● TASK DETAILS
In the records that follow, the lines from the one containing "137 226 40.22" to the one containing "458 192 47.09", inclusive, are to be given again exactly.
[Opening STORED DATA section]
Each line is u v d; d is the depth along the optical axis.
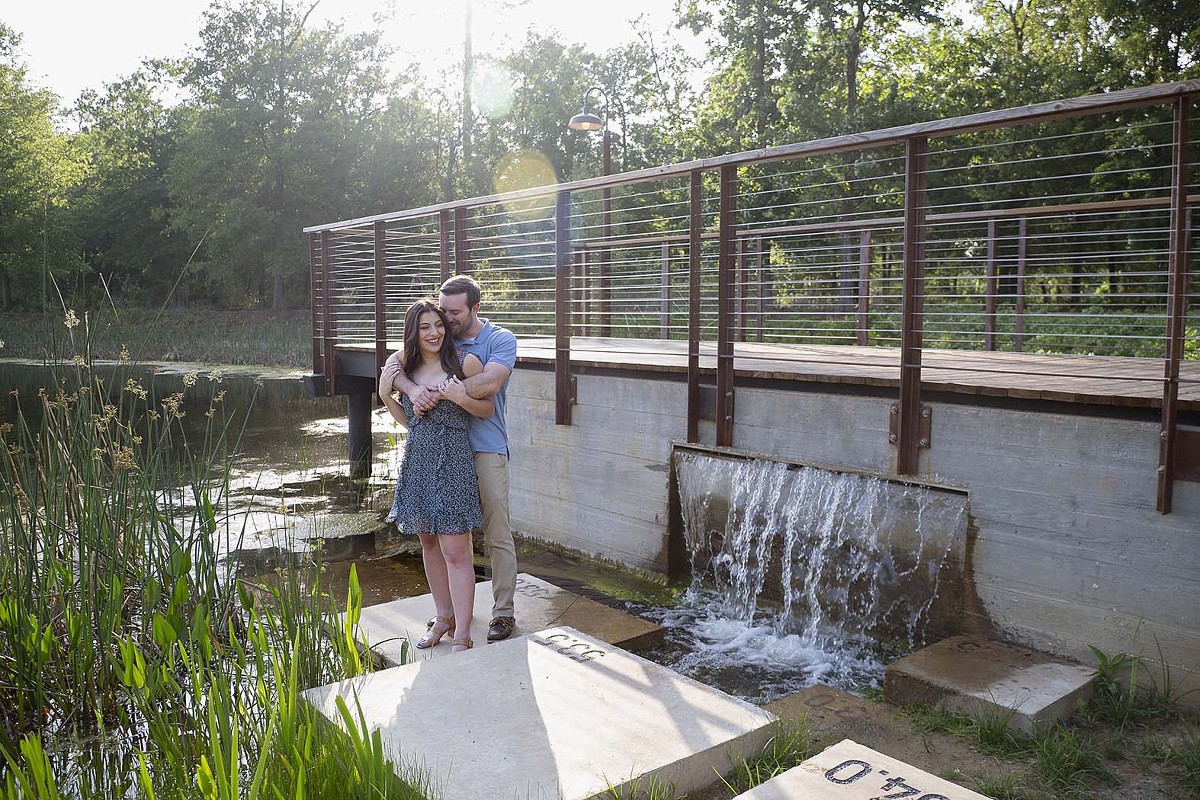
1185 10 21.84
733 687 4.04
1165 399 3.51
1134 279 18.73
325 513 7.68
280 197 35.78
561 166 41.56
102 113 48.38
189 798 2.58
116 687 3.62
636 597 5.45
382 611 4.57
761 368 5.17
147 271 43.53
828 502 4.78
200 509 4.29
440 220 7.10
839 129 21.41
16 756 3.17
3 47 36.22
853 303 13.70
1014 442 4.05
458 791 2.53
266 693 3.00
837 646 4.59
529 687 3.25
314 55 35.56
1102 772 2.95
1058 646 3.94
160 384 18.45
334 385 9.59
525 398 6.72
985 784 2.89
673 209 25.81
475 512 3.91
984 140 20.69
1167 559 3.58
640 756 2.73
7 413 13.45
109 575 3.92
[Closing STORED DATA section]
[Opening STORED DATA section]
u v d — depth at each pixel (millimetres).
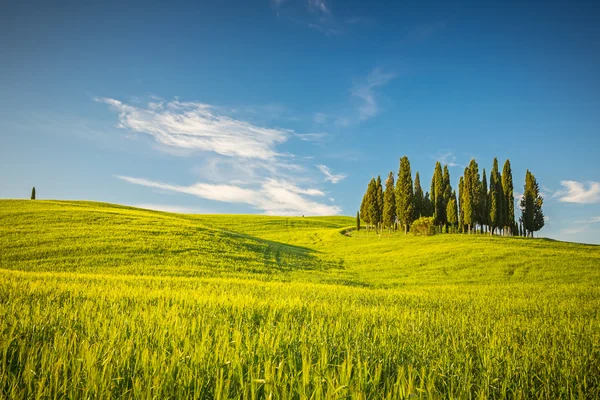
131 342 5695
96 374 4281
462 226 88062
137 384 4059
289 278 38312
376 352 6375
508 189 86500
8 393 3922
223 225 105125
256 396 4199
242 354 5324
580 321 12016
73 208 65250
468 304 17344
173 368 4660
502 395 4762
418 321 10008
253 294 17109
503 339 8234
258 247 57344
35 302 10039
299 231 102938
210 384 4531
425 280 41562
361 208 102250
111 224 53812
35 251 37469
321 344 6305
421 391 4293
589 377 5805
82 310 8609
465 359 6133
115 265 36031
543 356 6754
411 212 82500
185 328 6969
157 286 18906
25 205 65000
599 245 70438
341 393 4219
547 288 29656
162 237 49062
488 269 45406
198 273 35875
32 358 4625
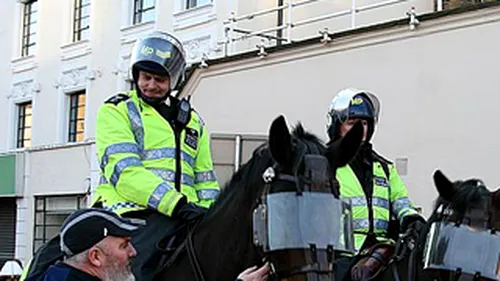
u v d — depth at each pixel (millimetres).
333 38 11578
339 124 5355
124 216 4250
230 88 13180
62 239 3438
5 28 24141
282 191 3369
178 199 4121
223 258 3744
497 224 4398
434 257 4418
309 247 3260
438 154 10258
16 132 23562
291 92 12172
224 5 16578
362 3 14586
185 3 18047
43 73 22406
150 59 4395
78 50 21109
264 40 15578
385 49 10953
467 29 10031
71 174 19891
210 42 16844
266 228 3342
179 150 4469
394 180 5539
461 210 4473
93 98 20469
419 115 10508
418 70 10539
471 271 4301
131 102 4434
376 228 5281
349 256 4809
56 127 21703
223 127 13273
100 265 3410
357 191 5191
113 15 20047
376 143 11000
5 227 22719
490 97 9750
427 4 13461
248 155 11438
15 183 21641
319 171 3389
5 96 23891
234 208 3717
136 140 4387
[Closing STORED DATA section]
[Opening STORED DATA section]
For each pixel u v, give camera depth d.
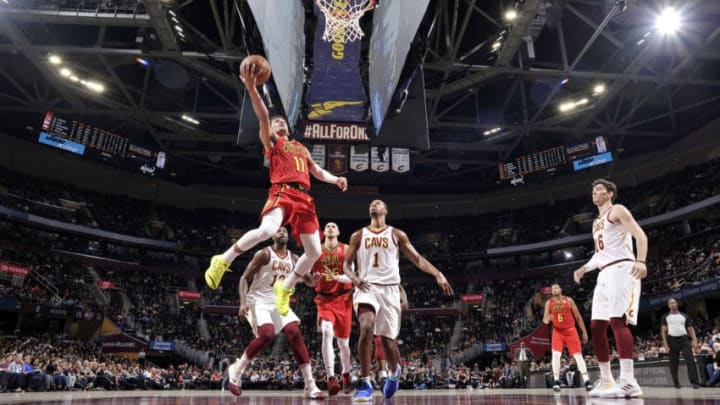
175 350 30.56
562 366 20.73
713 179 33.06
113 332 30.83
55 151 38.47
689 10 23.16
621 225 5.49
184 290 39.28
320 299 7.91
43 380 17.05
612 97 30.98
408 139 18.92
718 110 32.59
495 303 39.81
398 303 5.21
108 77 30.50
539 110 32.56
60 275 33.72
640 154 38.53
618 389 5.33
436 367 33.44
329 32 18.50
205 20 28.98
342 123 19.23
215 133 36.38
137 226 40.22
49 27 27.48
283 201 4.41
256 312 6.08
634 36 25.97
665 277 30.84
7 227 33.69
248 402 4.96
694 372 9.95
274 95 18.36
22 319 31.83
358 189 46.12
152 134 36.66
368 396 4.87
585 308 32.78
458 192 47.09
[Closing STORED DATA section]
● ANSWER
137 226 40.22
49 27 27.48
283 201 4.41
256 312 6.08
634 36 25.97
665 277 30.84
7 227 33.69
248 402 4.96
694 372 9.95
274 95 18.36
22 319 31.83
358 189 46.12
152 134 36.66
368 396 4.87
585 308 32.78
458 192 47.09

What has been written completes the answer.